Dataset records:
------------------------------------------------------------

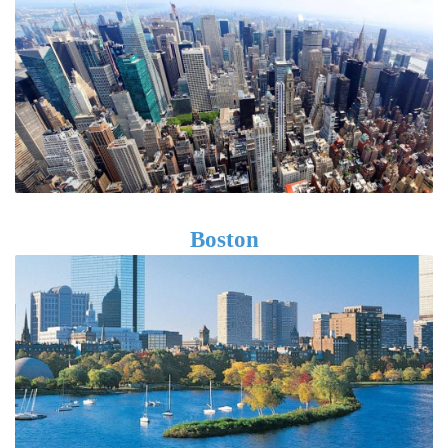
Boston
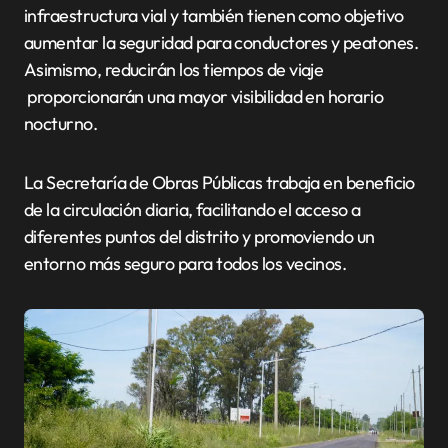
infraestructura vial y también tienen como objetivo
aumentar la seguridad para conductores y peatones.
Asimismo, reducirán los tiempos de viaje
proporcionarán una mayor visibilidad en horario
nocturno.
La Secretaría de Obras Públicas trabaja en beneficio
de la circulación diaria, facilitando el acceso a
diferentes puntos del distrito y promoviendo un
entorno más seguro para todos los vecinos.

------------------------------------------------------------

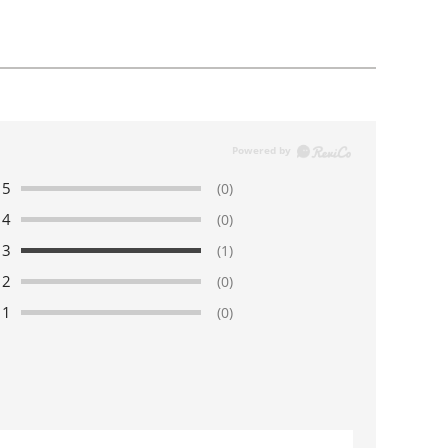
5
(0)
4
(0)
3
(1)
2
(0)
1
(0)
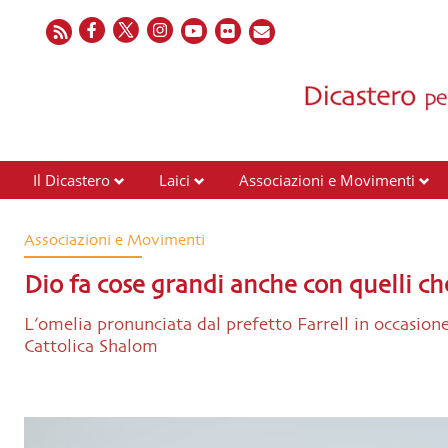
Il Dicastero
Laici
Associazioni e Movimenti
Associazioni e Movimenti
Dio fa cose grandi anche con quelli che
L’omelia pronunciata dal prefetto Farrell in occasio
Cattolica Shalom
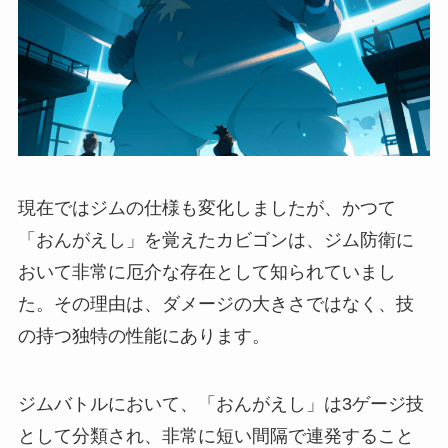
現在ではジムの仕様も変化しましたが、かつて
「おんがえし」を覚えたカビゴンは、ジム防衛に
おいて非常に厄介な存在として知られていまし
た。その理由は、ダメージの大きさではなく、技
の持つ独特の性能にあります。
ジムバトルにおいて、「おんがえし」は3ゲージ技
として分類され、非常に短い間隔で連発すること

------------------------------------------------------------

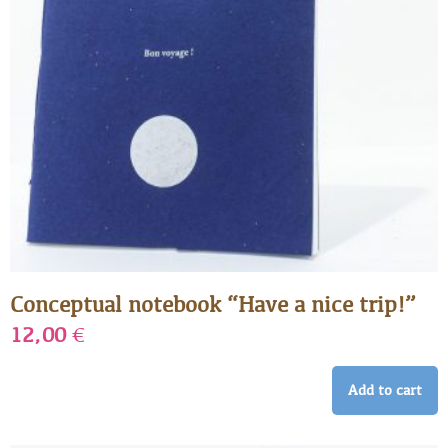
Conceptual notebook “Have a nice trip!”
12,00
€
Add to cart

------------------------------------------------------------

Exercise prompt: All lines with the string "para" must be copied from the data.

Finished task:
aumentar la seguridad para conductores y peatones.
entorno más seguro para todos los vecinos.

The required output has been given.